Answering the call for help from the American Red Cross & the needs of many displaced by Hurricane Harvey, eight senior BSN nursing students from the S.E. Campus of East Central University volunteered for service. Leaving friends, family and the comforts of home they offered their skills, their time and their expertise for 10 days. Jumping at the challenge, these first responders were essentially heading for the unknown.
(Editorial note: because of the need to protect identities, students did not write about any specific individuals or situations.)
Well into their days of service one of the students, Ashley Johnson, texted the following: “This experience is not only eye opening but life changing for me. It truly brings into perspective the importance of holistic nursing and the impact that even one volunteer can make. I am a better nurse because of it”. In one situation Ashley talked to an individual who came to her for concerns about coughing and trouble sleeping. Upon assessment she determined that this person should see a physician immediately. After several hours on the phone she found a physician to evaluate this person. It turned out that the condition was critical but in the initial phases. The physician credited Ashley with the critical intervention that potentially saved a life.
Johnson also spent hours on the phone to try to reach Metro Lift and following deliberation, this organization agreed to provide transportation for shelter residents to the pharmacies and Urgent Care facilities as needed.
Bailey Goff spent several hours on the phone with pharmacies to urge them to participate in the “Harvey Plan”. The participants of this plan would include Walgreens, Wal-Mart & CVS. These businesses agreed under that plan to provide free medication refills to Harvey survivors, no matter the type or cost of medication. “Also, a lot of the things we did as a group were not necessarily ‘health’ related. We helped families find blankets, pillows and clothing when needed. Providing individuals with someone to talk to about their struggles and attempting to find a solution was also a main focus of our stay”.
Kendra Workman wrote: “During my time as a volunteer in Houston, I was able to assist many people just by listening and talking with them. I got to know some families whose stories were truly heartbreaking. They had nothing left yet remained in good spirits and this made it an honor to be able to serve them in any way we could. I felt that we were giving so little to people who had so much taken away from them.”
Dara Wesberry described her volunteering as “a great learning experience. We were able to work directly with families in the shelter, performing assessments and locating resources that they didn’t realize that anyone had access to. We found medical equipment, and even replacement eye glasses for those lost during the storm. It was an honor to be able to assist and comfort those we met during these most trying circumstances.”
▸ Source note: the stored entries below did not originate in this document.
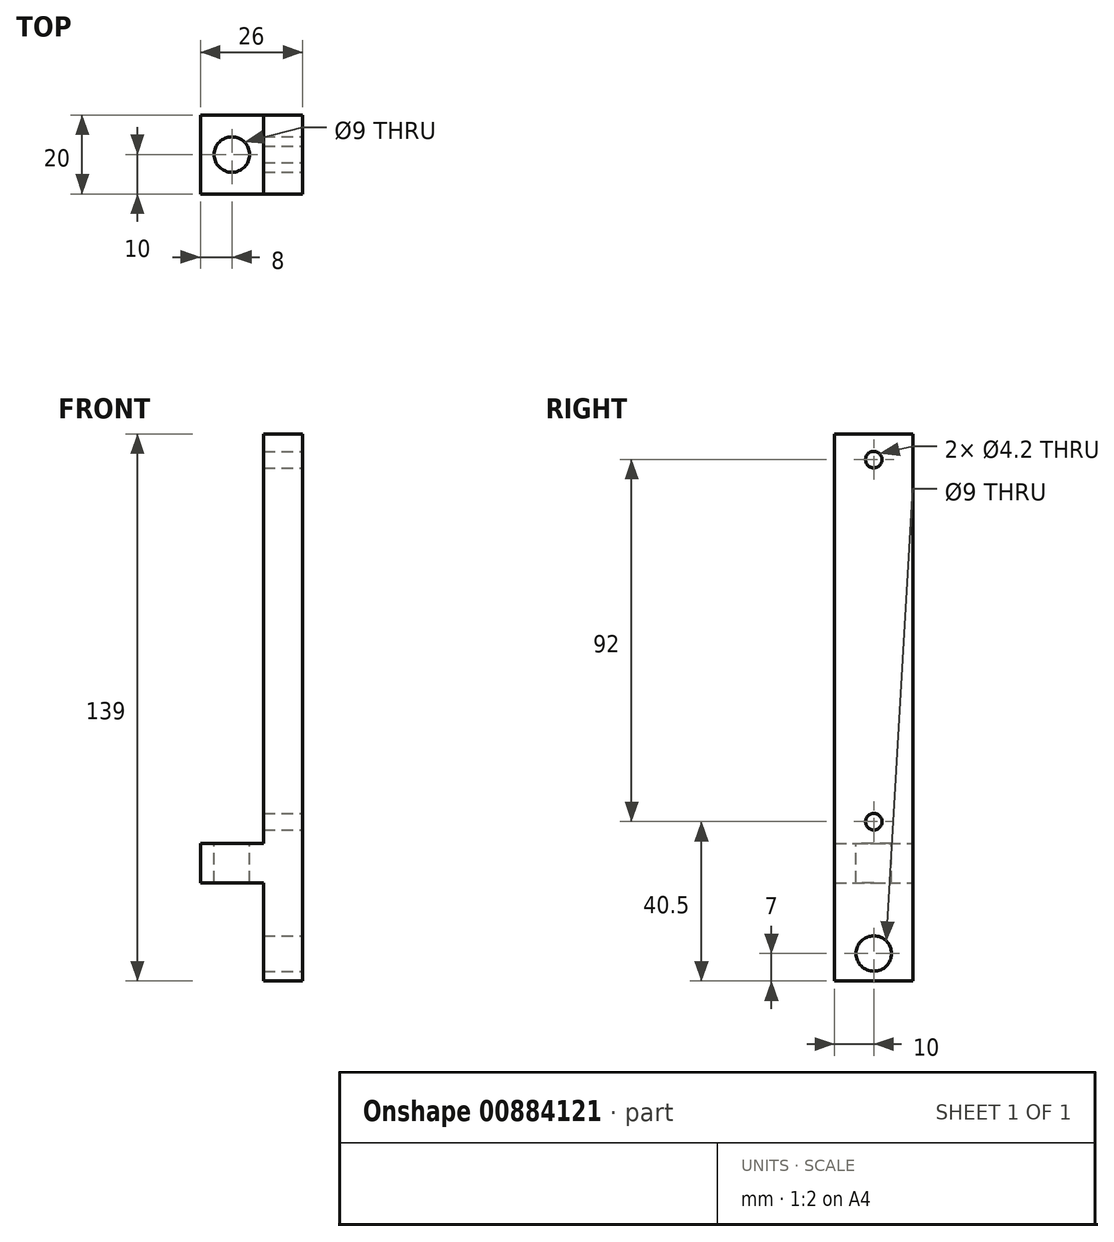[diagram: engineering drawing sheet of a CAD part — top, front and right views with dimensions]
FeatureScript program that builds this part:
annotation { "Feature Type Name" : "Feature", "Feature Type Description" : "" }
export const myFeature = defineFeature(function(context is Context, id is Id, definition is map)
    precondition{}
    {
        {
            var Q0;
            Q0=qCreatedBy(makeId("Front.planeOp"),FACE);
            var sketch = newSketch(context, id + "F0", { "sketchPlane" : qUnion([Q0])});
            skLineSegment(sketch, "E0", {"start": v(0, 0) * mm, "end": v(0, 104) * mm});
            skLineSegment(sketch, "E1", {"start": v(0, 104) * mm, "end": v(10, 104) * mm});
            skLineSegment(sketch, "E2", {"start": v(10, 104) * mm, "end": v(10, -35) * mm});
            skLineSegment(sketch, "E3", {"start": v(10, -35) * mm, "end": v(0, -35) * mm});
            skLineSegment(sketch, "E4", {"start": v(0, -35) * mm, "end": v(0, -10) * mm});
            skLineSegment(sketch, "E5", {"start": v(0, -10) * mm, "end": v(-16, -10) * mm});
            skLineSegment(sketch, "E6", {"start": v(-16, -10) * mm, "end": v(-16, 0) * mm});
            skLineSegment(sketch, "E7", {"start": v(-16, 0) * mm, "end": v(0, 0) * mm});
            skSolve(sketch);
        }
        {
            var Q0;
            Q0=makeQuery(id+"F0.imprint","IMPRINT",FACE,{"disambiguationData":[TD([[makeQuery(id+"F0.imprint","IMPRINT",EDGE,{"derivedFrom":sQuery(id+"F0.wireOp",EDGE,"E0")}),-1.0]])]});
            extrude(context, id + "F1", {"entities" : qUnion([Q0]), "depth" : 20 * mm, "offsetDistance" : 25 * mm});
        }
        {
            var Q0;
            Q0=makeQuery(id+"F1.opExtrude","SWEPT_FACE",FACE,{"disambiguationData":[OSD([sQuery(id+"F0.wireOp",EDGE,"E7")])]});
            var sketch = newSketch(context, id + "F2", { "sketchPlane" : qUnion([Q0])});
            skPoint(sketch, "E8", {"position": v(-8, -10) * mm});
            skPoint(sketch, "E8.positionSnap0", {"position": v(0, -10) * mm});
            skSolve(sketch);
        }
        {
            var Q0;
            Q0=sQuery(id+"F2.wireOp",VERTEX,"E8");
            var Q1;
            Q1=makeQuery(id+"F1.opExtrude","SWEPT_BODY",BODY,{"disambiguationData":[OSD([sQuery(id+"F0.wireOp",EDGE,"E0"),sQuery(id+"F0.wireOp",EDGE,"E1"),sQuery(id+"F0.wireOp",EDGE,"E2"),sQuery(id+"F0.wireOp",EDGE,"E3"),sQuery(id+"F0.wireOp",EDGE,"E4"),sQuery(id+"F0.wireOp",EDGE,"E5"),sQuery(id+"F0.wireOp",EDGE,"E6"),sQuery(id+"F0.wireOp",EDGE,"E7")])]});
            hole(context, id + "F3", {"style" : HoleStyle.SIMPLE, "endStyle" : HoleEndStyle.THROUGH, "standardTappedOrClearance" : lookupTablePath({ "fit" : "Normal", "standard" : "ISO", "size" : "M8", "type" : "Clearance" }), "standardBlindInLast" : lookupTablePath({ "fit" : "Normal", "standard" : "ISO", "size" : "M8", "type" : "Clearance" }), "holeDiameter" : 9 * mm, "majorDiameter" : 5 * mm, "isTappedThrough" : true, "tappedDepth" : 5.5 * mm, "tapClearance" : 3, "locations" : qUnion([Q0]), "scope" : qUnion([Q1])});
        }
        {
            var Q0;
            Q0=makeQuery(id+"F1.opExtrude","SWEPT_FACE",FACE,{"disambiguationData":[OSD([sQuery(id+"F0.wireOp",EDGE,"E2")])]});
            var sketch = newSketch(context, id + "F4", { "sketchPlane" : qUnion([Q0])});
            skPoint(sketch, "E9", {"position": v(-10, -28) * mm});
            skPoint(sketch, "E9.positionSnap0", {"position": v(-10, -35) * mm});
            skSolve(sketch);
        }
        {
            var Q0;
            Q0=sQuery(id+"F4.wireOp",VERTEX,"E9");
            var Q1;
            Q1=makeQuery(id+"F1.opExtrude","SWEPT_BODY",BODY,{"disambiguationData":[OSD([sQuery(id+"F0.wireOp",EDGE,"E0"),sQuery(id+"F0.wireOp",EDGE,"E1"),sQuery(id+"F0.wireOp",EDGE,"E2"),sQuery(id+"F0.wireOp",EDGE,"E3"),sQuery(id+"F0.wireOp",EDGE,"E4"),sQuery(id+"F0.wireOp",EDGE,"E5"),sQuery(id+"F0.wireOp",EDGE,"E6"),sQuery(id+"F0.wireOp",EDGE,"E7")])]});
            hole(context, id + "F5", {"style" : HoleStyle.SIMPLE, "endStyle" : HoleEndStyle.THROUGH, "standardTappedOrClearance" : lookupTablePath({ "fit" : "Normal", "standard" : "ISO", "size" : "M8", "type" : "Clearance" }), "standardBlindInLast" : lookupTablePath({ "fit" : "Normal", "standard" : "ISO", "size" : "M8", "type" : "Clearance" }), "holeDiameter" : 9 * mm, "majorDiameter" : 5 * mm, "isTappedThrough" : true, "tappedDepth" : 5.5 * mm, "tapClearance" : 3, "locations" : qUnion([Q0]), "scope" : qUnion([Q1])});
        }
        {
            var Q0;
            Q0=makeQuery(id+"F1.opExtrude","SWEPT_FACE",FACE,{"disambiguationData":[OSD([sQuery(id+"F0.wireOp",EDGE,"E2")])]});
            var sketch = newSketch(context, id + "F6", { "sketchPlane" : qUnion([Q0])});
            skPoint(sketch, "E10", {"position": v(-10, 97.5) * mm});
            skPoint(sketch, "E10.positionSnap0", {"position": v(-10, 104) * mm});
            skPoint(sketch, "E11", {"position": v(-10, 5.5) * mm});
            skSolve(sketch);
        }
        {
            var Q0;
            Q0=sQuery(id+"F6.wireOp",VERTEX,"E10");
            var Q1;
            Q1=sQuery(id+"F6.wireOp",VERTEX,"E11");
            var Q2;
            Q2=makeQuery(id+"F1.opExtrude","SWEPT_BODY",BODY,{"disambiguationData":[OSD([sQuery(id+"F0.wireOp",EDGE,"E0"),sQuery(id+"F0.wireOp",EDGE,"E1"),sQuery(id+"F0.wireOp",EDGE,"E2"),sQuery(id+"F0.wireOp",EDGE,"E3"),sQuery(id+"F0.wireOp",EDGE,"E4"),sQuery(id+"F0.wireOp",EDGE,"E5"),sQuery(id+"F0.wireOp",EDGE,"E6"),sQuery(id+"F0.wireOp",EDGE,"E7")])]});
            hole(context, id + "F7", {"style" : HoleStyle.SIMPLE, "endStyle" : HoleEndStyle.THROUGH, "standardTappedOrClearance" : lookupTablePath({ "standard" : "ISO", "engagement" : "75%", "pitch" : "0.8 mm", "size" : "M5", "type" : "Tapped" }), "standardBlindInLast" : lookupTablePath({ "standard" : "ISO", "engagement" : "75%", "pitch" : "0.8 mm", "size" : "M5", "type" : "Tapped" }), "holeDiameter" : 4.2 * mm, "majorDiameter" : 5 * mm, "showTappedDepth" : true, "isTappedThrough" : true, "tappedDepth" : 5.5 * mm, "tapClearance" : 3, "locations" : qUnion([Q0, Q1]), "scope" : qUnion([Q2])});
        }
    });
Kacie Van Zant wrote the following: “My time helping survivors was a humbling experience. Witnessing the aftermath of this disaster first-hand, instead of just seeing it on TV, really hit home for me. The people we were able to help had lost so much yet were just happy to have their families and to be alive and safe. I am so blessed to have had the opportunity to do my small part for these kind people in their time of need. I will be forever grateful for this experience.”
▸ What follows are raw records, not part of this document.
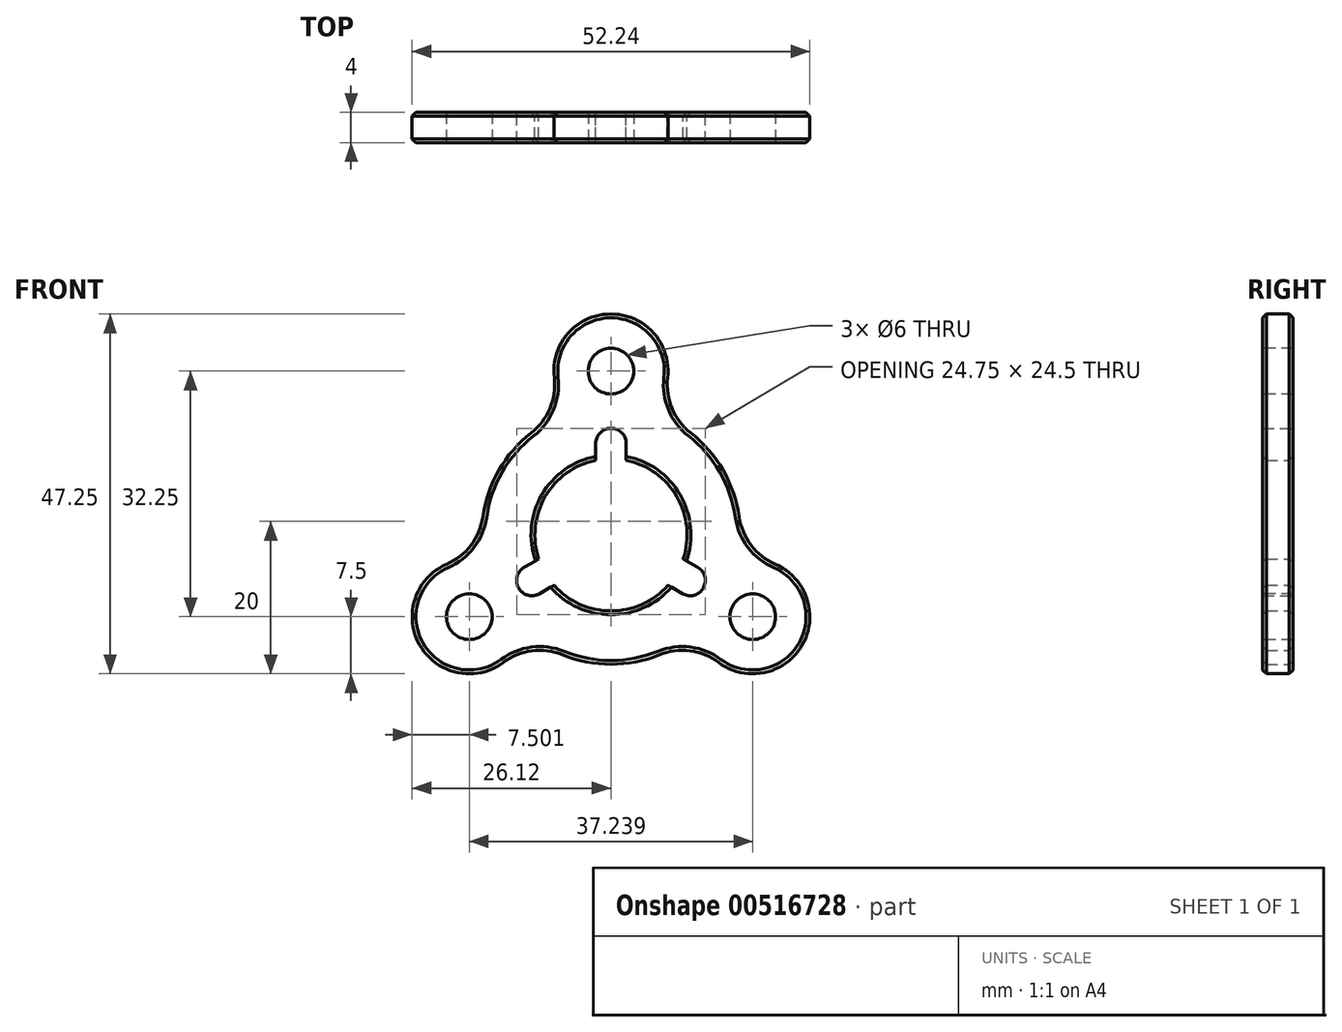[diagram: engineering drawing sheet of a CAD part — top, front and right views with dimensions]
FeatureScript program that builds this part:
annotation { "Feature Type Name" : "Feature", "Feature Type Description" : "" }
export const myFeature = defineFeature(function(context is Context, id is Id, definition is map)
    precondition{}
    {
        {
            var Q0;
            Q0=qCreatedBy(makeId("Front.planeOp"),FACE);
            var sketch = newSketch(context, id + "F0", { "sketchPlane" : qUnion([Q0])});
            skCircle(sketch, "E0", {"center": v(0, 0) * mm, "radius": 10 * mm});
            skArc(sketch, "E1", {"start": v(-25.11, 14.5) * mm, "mid": v(-29, 0) * mm, "end": v(-25.11, -14.5) * mm});
            skLineSegment(sketch, "E2", {"start": v(0, 0) * mm, "end": v(0, -29) * mm, "construction": true});
            skLineSegment(sketch, "E3", {"start": v(-25.11, 14.5) * mm, "end": v(0, 0) * mm, "construction": true});
            skLineSegment(sketch, "E4", {"start": v(25.11, 14.5) * mm, "end": v(0, 0) * mm, "construction": true});
            skLineSegment(sketch, "E5.MirrorCS", {"start": v(-25.11, -14.5) * mm, "end": v(0, 0) * mm, "construction": true});
            skLineSegment(sketch, "E6.MirrorCS", {"start": v(25.11, -14.5) * mm, "end": v(0, 0) * mm, "construction": true});
            skCircle(sketch, "E7", {"center": v(0, 0) * mm, "radius": 21.5 * mm, "construction": true});
            skArc(sketch, "E8", {"start": v(7.45, 20.63) * mm, "mid": v(0, 29) * mm, "end": v(-7.45, 20.63) * mm});
            skArc(sketch, "E9", {"start": v(14.14, -16.77) * mm, "mid": v(25.11, -14.5) * mm, "end": v(21.59, -3.86) * mm});
            skArc(sketch, "E10", {"start": v(-21.59, -3.86) * mm, "mid": v(-25.11, -14.5) * mm, "end": v(-14.14, -16.77) * mm});
            skArc(sketch, "E11", {"start": v(-10.47, 13.4) * mm, "mid": v(-14.72, 8.5) * mm, "end": v(-16.83, 2.37) * mm});
            skArc(sketch, "E12.trimOffspring", {"start": v(0, -29) * mm, "mid": v(14.5, -25.11) * mm, "end": v(25.11, -14.5) * mm});
            skArc(sketch, "E13.trimOffspring", {"start": v(-6.37, -15.76) * mm, "mid": v(0, -17) * mm, "end": v(6.37, -15.76) * mm});
            skArc(sketch, "E14.trimOffspring", {"start": v(16.83, 2.37) * mm, "mid": v(14.72, 8.5) * mm, "end": v(10.47, 13.4) * mm});
            skArc(sketch, "E15.trimOffspring", {"start": v(25.11, 14.5) * mm, "mid": v(14.5, 25.11) * mm, "end": v(0, 29) * mm});
            skPoint(sketch, "E16.visualSharp", {"position": v(-5.27, 16.16) * mm});
            skArc(sketch, "E16.filletArc", {"start": v(-10.47, 13.4) * mm, "mid": v(-8.01, 16.62) * mm, "end": v(-7.45, 20.63) * mm});
            skPoint(sketch, "E17.visualSharp", {"position": v(-16.63, -3.52) * mm});
            skArc(sketch, "E17.filletArc", {"start": v(-21.59, -3.86) * mm, "mid": v(-18.4, -1.37) * mm, "end": v(-16.83, 2.37) * mm});
            skPoint(sketch, "E18.visualSharp", {"position": v(-11.36, -12.64) * mm});
            skArc(sketch, "E18.filletArc", {"start": v(-6.37, -15.76) * mm, "mid": v(-10.38, -15.25) * mm, "end": v(-14.14, -16.77) * mm});
            skPoint(sketch, "E19.visualSharp", {"position": v(11.36, -12.64) * mm});
            skArc(sketch, "E19.filletArc", {"start": v(14.14, -16.77) * mm, "mid": v(10.38, -15.25) * mm, "end": v(6.37, -15.76) * mm});
            skPoint(sketch, "E20.visualSharp", {"position": v(16.63, -3.52) * mm});
            skArc(sketch, "E20.filletArc", {"start": v(16.83, 2.37) * mm, "mid": v(18.4, -1.37) * mm, "end": v(21.59, -3.86) * mm});
            skPoint(sketch, "E21.visualSharp", {"position": v(5.27, 16.16) * mm});
            skArc(sketch, "E21.filletArc", {"start": v(7.45, 20.63) * mm, "mid": v(8.01, 16.62) * mm, "end": v(10.47, 13.4) * mm});
            skSolve(sketch);
        }
        {
            var Q0;
            Q0=qSketchRegion(id+"F0",true);
            extrude(context, id + "F1", {"entities" : qUnion([Q0]), "depth" : 2 * mm, "offsetDistance" : 25 * mm, "hasSecondDirection" : true, "secondDirectionOppositeDirection" : true, "secondDirectionDepth" : 2 * mm});
        }
        {
            var Q0;
            Q0=makeQuery(id+"F1.opExtrude","CAP_FACE",FACE,{"disambiguationData":[OSD([sQuery(id+"F0.wireOp",EDGE,"E0"),sQuery(id+"F0.wireOp",EDGE,"E1")])],"isStart":false});
            var sketch = newSketch(context, id + "F2", { "sketchPlane" : qUnion([Q0])});
            skLineSegment(sketch, "E22", {"start": v(0, 0) * mm, "end": v(0, 29) * mm, "construction": true});
            skLineSegment(sketch, "E23", {"start": v(0, 0) * mm, "end": v(-25.11, -14.5) * mm, "construction": true});
            skLineSegment(sketch, "E24", {"start": v(0, 0) * mm, "end": v(25.11, -14.5) * mm, "construction": true});
            skPoint(sketch, "E25", {"position": v(0, 21.5) * mm});
            skPoint(sketch, "E26", {"position": v(-18.62, -10.75) * mm});
            skPoint(sketch, "E27", {"position": v(18.62, -10.75) * mm});
            skCircle(sketch, "E28", {"center": v(0, 0) * mm, "radius": 21.5 * mm, "construction": true});
            skSolve(sketch);
        }
        {
            var Q0;
            Q0=sQuery(id+"F2.wireOp",VERTEX,"E25");
            var Q1;
            Q1=sQuery(id+"F2.wireOp",VERTEX,"E26");
            var Q2;
            Q2=sQuery(id+"F2.wireOp",VERTEX,"E27");
            var Q3;
            Q3=makeQuery(id+"F1.opExtrude","SWEPT_BODY",BODY,{"disambiguationData":[OSD([sQuery(id+"F0.wireOp",EDGE,"E0"),sQuery(id+"F0.wireOp",EDGE,"E1")])]});
            hole(context, id + "F3", {"style" : HoleStyle.SIMPLE, "endStyle" : HoleEndStyle.THROUGH, "holeDiameter" : 6 * mm, "isTappedThrough" : true, "tappedDepth" : 12 * mm, "tapClearance" : 3, "locations" : qUnion([Q0, Q1, Q2]), "scope" : qUnion([Q3])});
        }
        {
            var Q0;
            Q0=makeQuery(id+"F1.opExtrude","CAP_EDGE",EDGE,{"disambiguationData":[OSD([sQuery(id+"F0.wireOp",EDGE,"E1")])],"isStart":false});
            var Q1;
            Q1=makeQuery(id+"F1.opExtrude","CAP_EDGE",EDGE,{"disambiguationData":[OSD([sQuery(id+"F0.wireOp",EDGE,"E0")])],"isStart":false});
            var Q2;
            Q2=makeQuery(id+"F1.opExtrude","SWEPT_FACE",FACE,{"disambiguationData":[OSD([sQuery(id+"F0.wireOp",EDGE,"E0")])]});
            var Q3;
            Q3=makeQuery(id+"F1.opExtrude","SWEPT_FACE",FACE,{"disambiguationData":[OSD([sQuery(id+"F0.wireOp",EDGE,"E1")])]});
            chamfer(context, id + "F4", {"entities" : qUnion([Q0, Q1, Q2, Q3]), "width" : .5 * mm, "tangentPropagation" : true});
        }
        {
            var Q0;
            Q0=makeQuery(id+"F1.opExtrude","CAP_EDGE",EDGE,{"disambiguationData":[OSD([sQuery(id+"F0.wireOp",EDGE,"E8")])],"isStart":true});
            var Q1;
            Q1=makeQuery(id+"F1.opExtrude","CAP_EDGE",EDGE,{"disambiguationData":[OSD([sQuery(id+"F0.wireOp",EDGE,"E21.filletArc")])],"isStart":true});
            var Q2;
            Q2=makeQuery(id+"F1.opExtrude","CAP_EDGE",EDGE,{"disambiguationData":[OSD([sQuery(id+"F0.wireOp",EDGE,"E8")])],"isStart":false});
            chamfer(context, id + "F5", {"entities" : qUnion([Q0, Q1, Q2]), "width" : .5 * mm, "tangentPropagation" : true});
        }
        {
            var Q0;
            Q0=makeQuery(id+"F1.opExtrude","CAP_FACE",FACE,{"disambiguationData":[OSD([sQuery(id+"F0.wireOp",EDGE,"E0"),sQuery(id+"F0.wireOp",EDGE,"E8"),sQuery(id+"F0.wireOp",EDGE,"E9"),sQuery(id+"F0.wireOp",EDGE,"E10"),sQuery(id+"F0.wireOp",EDGE,"E11"),sQuery(id+"F0.wireOp",EDGE,"E13.trimOffspring"),sQuery(id+"F0.wireOp",EDGE,"E14.trimOffspring"),sQuery(id+"F0.wireOp",EDGE,"E16.filletArc"),sQuery(id+"F0.wireOp",EDGE,"E17.filletArc"),sQuery(id+"F0.wireOp",EDGE,"E18.filletArc"),sQuery(id+"F0.wireOp",EDGE,"E19.filletArc"),sQuery(id+"F0.wireOp",EDGE,"E20.filletArc"),sQuery(id+"F0.wireOp",EDGE,"E21.filletArc")])],"isStart":true});
            var sketch = newSketch(context, id + "F6", { "sketchPlane" : qUnion([Q0])});
            skArc(sketch, "E29.0", {"start": v(2, 9.8) * mm, "mid": v(0, 10) * mm, "end": v(-2, 9.8) * mm});
            skLineSegment(sketch, "E30", {"start": v(-2, 9.8) * mm, "end": v(-2, 12) * mm});
            skLineSegment(sketch, "E31", {"start": v(2, 9.8) * mm, "end": v(2, 12) * mm});
            skArc(sketch, "E32", {"start": v(2, 12) * mm, "mid": v(0, 14) * mm, "end": v(-2, 12) * mm});
            skLineSegment(sketch, "E33.1.0", {"start": v(-7.49, -6.63) * mm, "end": v(-9.4, -7.73) * mm});
            skArc(sketch, "E33.1.1", {"start": v(-9.49, -3.17) * mm, "mid": v(-8.66, -5) * mm, "end": v(-7.49, -6.63) * mm});
            skArc(sketch, "E33.1.2", {"start": v(-11.4, -4.27) * mm, "mid": v(-12.12, -7) * mm, "end": v(-9.4, -7.73) * mm});
            skLineSegment(sketch, "E33.1.3", {"start": v(-9.49, -3.17) * mm, "end": v(-11.4, -4.27) * mm});
            skLineSegment(sketch, "E33.2.0", {"start": v(9.49, -3.17) * mm, "end": v(11.4, -4.27) * mm});
            skArc(sketch, "E33.2.1", {"start": v(7.49, -6.63) * mm, "mid": v(8.66, -5) * mm, "end": v(9.49, -3.17) * mm});
            skArc(sketch, "E33.2.2", {"start": v(9.4, -7.73) * mm, "mid": v(12.12, -7) * mm, "end": v(11.4, -4.27) * mm});
            skLineSegment(sketch, "E33.2.3", {"start": v(7.49, -6.63) * mm, "end": v(9.4, -7.73) * mm});
            skSolve(sketch);
        }
        {
            var Q0;
            Q0 = qSketchRegion(id + "F6", true);
            extrude(context, id + "F7", {"entities" : qUnion([Q0]), "operationType" : NewBodyOperationType.REMOVE, "endBound" : BoundingType.THROUGH_ALL, "oppositeDirection" : true, "depth" : 25 * mm, "offsetDistance" : 25 * mm});
        }
    });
Baylee Holbert described her volunteering as an “incredible experience which I will never forget. The Health Services Department in Houston made me feel as though I was an important part of their team. They were so welcoming. We spent most of our time in a ‘Mega shelter’ housing 2000 refugees. We just did whatever was needed at the time. Listening, comforting, reassuring, and communicating turned out to be very essential nursing skills.”
Crystal Emerson explained that “In disaster nursing with the Red Cross organization, student nurses work in clinical settings alongside licensed nurses to assess, triage, provide basic aid, follow-up on hospitalizations, coordinate replacement medications, arrange crucial transportation and coordinate medical care needs for victims of the disaster.” She stated that “each shelter came with its own unique set of challenges. Critical thinking skills and problem solving were essential tools utilized every day. Some of the displaced families we worked with had little or no financial means or resources. There was a huge demand for social services and someone for these displaced families to talk to and share their stories with at this early stage of recovery. I will never forget some of the families that I had the pleasure of meeting during our deployment. This has been an experience I will never forget and I look forward to working with the Red Cross again”. One of her classmates stated that Crystal also became an essential advocate for many simple things. She was able to locate much-needed shoes & clothing for several children at the shelter.
Kristy Calloway, Program Coordinator for the ECU@SE School of Nursing, wholeheartedly supported the students prior to, and during, their participation. “I am so proud of these seniors in giving of their time to serve others. This is the true heart of nursing. The eight who volunteered to participate with the Red Cross in the aftermath of Hurricane Harvey exemplify what we desire our students and our future nurses to be. Nursing is a career where the professional has to look beyond self and do things that they are not always sure they are capable of. Among other things, this is what makes nursing such a rewarding career choice. I truly believe that these students experienced this first hand.”